Professor Eric Dubois, pictured, is director of the IT for Innovative Services Department at the Luxembourg Institute for Science and Technology
Luxembourg is in the early stages of adopting a smart city approach, gathering electronic data to develop services which help authorities better manage assets and resources. The head of List innovative services department spoke to Delano on the sidelines of ICT Spring Europe.
Jessica Bauldry: How is List involved in embedding smart city concepts in Luxembourg?
Professor Dubois: List is a public establishment with the mission to innovate in terms of new products and services for the benefit of the private, public sectors and for citizens in general. Our mission is to transform scientific knowledge from research into the prototypes of new products and services and give added value for partners.
IT plays an important role in collecting data that circulates in a city, this data can be collected by humans exchanging information, we collect more and more through IoT [internet of things]. We collect data on buildings, the flow of vehicles on people, everything. The idea is to take this data and make a digital mirror of the town, or a “twin town” and use the data to develop new services.
The services here are closely linked with the governance of the town and they’re focused a lot on the citizen because they look at the quality of life of the citizen and their wellbeing in the town. We collect data, pull information and create services that make towns more efficient, help citizens and perhaps develop other services with a business vocation.
What concrete smart city projects is List working on?
We’re working with Fondation Enovos, to find out how to make the best use of our energy resources like photovoltaic and biomass, for instance, where to locate photovoltaics to get the most out of them.
We’re coordinating a European project called H2020 European Success project in Luxembourg, which is linked to the logistics in towns linked to construction. It was noted that a big issue for congestion in towns was linked to construction and lorries passing back and forth. We worked with 4 towns in Europe, including Luxembourg where, while working with Tralux, we studied the impact of the roadworks on traffic and we tried to formulate recommendations, for instance by creating consolidation centres.
Another European project, Mobility Urban Values, is linked to car mobility and aims to encourage transport shifts for different circumstances, to get people to car share, go from car to bus, or train etc. The objective is to raise awareness and encourage people to change their behaviour. We’ve created a gameification with incentives around the concept so people are encouraged to participate and win. We’ve done 4 pilots, recently Dudelange commune has joined the pilot.

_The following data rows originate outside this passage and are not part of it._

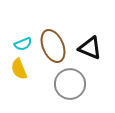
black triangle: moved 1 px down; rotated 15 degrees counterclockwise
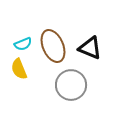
gray circle: moved 1 px right, 1 px down
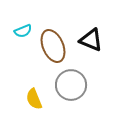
cyan semicircle: moved 13 px up
black triangle: moved 1 px right, 8 px up
yellow semicircle: moved 15 px right, 30 px down
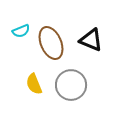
cyan semicircle: moved 2 px left
brown ellipse: moved 2 px left, 3 px up
yellow semicircle: moved 15 px up
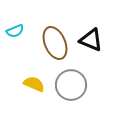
cyan semicircle: moved 6 px left
brown ellipse: moved 4 px right
yellow semicircle: rotated 135 degrees clockwise
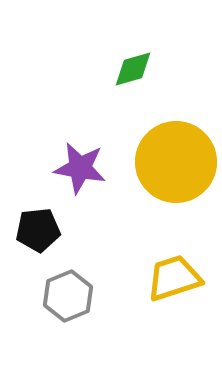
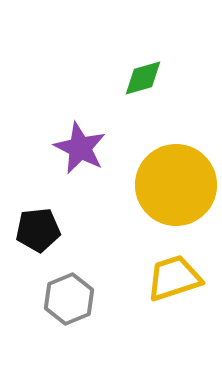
green diamond: moved 10 px right, 9 px down
yellow circle: moved 23 px down
purple star: moved 20 px up; rotated 16 degrees clockwise
gray hexagon: moved 1 px right, 3 px down
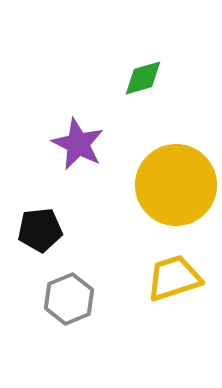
purple star: moved 2 px left, 4 px up
black pentagon: moved 2 px right
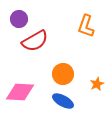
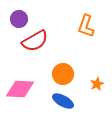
pink diamond: moved 3 px up
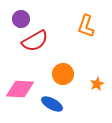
purple circle: moved 2 px right
blue ellipse: moved 11 px left, 3 px down
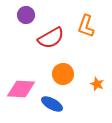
purple circle: moved 5 px right, 4 px up
red semicircle: moved 16 px right, 3 px up
orange star: rotated 24 degrees counterclockwise
pink diamond: moved 1 px right
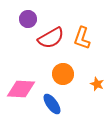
purple circle: moved 2 px right, 4 px down
orange L-shape: moved 4 px left, 12 px down
blue ellipse: rotated 25 degrees clockwise
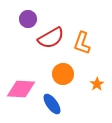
orange L-shape: moved 5 px down
orange star: rotated 16 degrees clockwise
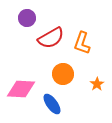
purple circle: moved 1 px left, 1 px up
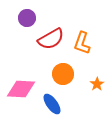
red semicircle: moved 1 px down
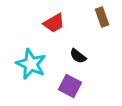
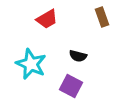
red trapezoid: moved 7 px left, 4 px up
black semicircle: rotated 24 degrees counterclockwise
purple square: moved 1 px right
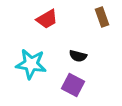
cyan star: rotated 16 degrees counterclockwise
purple square: moved 2 px right, 1 px up
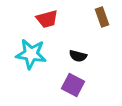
red trapezoid: rotated 15 degrees clockwise
cyan star: moved 10 px up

The last project, H2020 Crosscult, targets citizens or visitors of a town and aims to exploit the cultural wealth of a town in relation to its visitors using innovative ICT technologies. The idea is to recommend, match people based on their profiles, what do they recommend in terms of visits, walking in the town for example. Something we’ve added is to create a community around topics, for example if people like place d’Armes, they can exchange with other people who like it and exchange and add information to enrich the tool. In Luxembourg, Luxembourg City and Belval are pilot towns.
What challenges do you face in implementing smart city practices?
The challenges depend on the different services. When banks are the beneficiaries, the value is clearly established, the banks get value from this service. For smart cities it’s more complicated. The beneficiary is the community, the citizen. Therefore, we may have the IT infrastructure put in place to collect data, but a commerical partner then has to find a business model afterwards to determine things like who will pay for the service? Will it be the commune which subscribes to a set of services which citizens benefit from? Will private companies use it to commercialise services by including citizens? The business model and how it is managed is an important question.
What is a smart city?
“A smart sustainable city is an innovative city that uses information and communication technologies (ICTs) and other means to improve quality of life, efficiency of urban operations and services, and competitiveness, while ensuring that it meets the needs of present and future generations with respect to economic, social and environmental aspects.” From: ITU-T focus group on smart sustainable cities.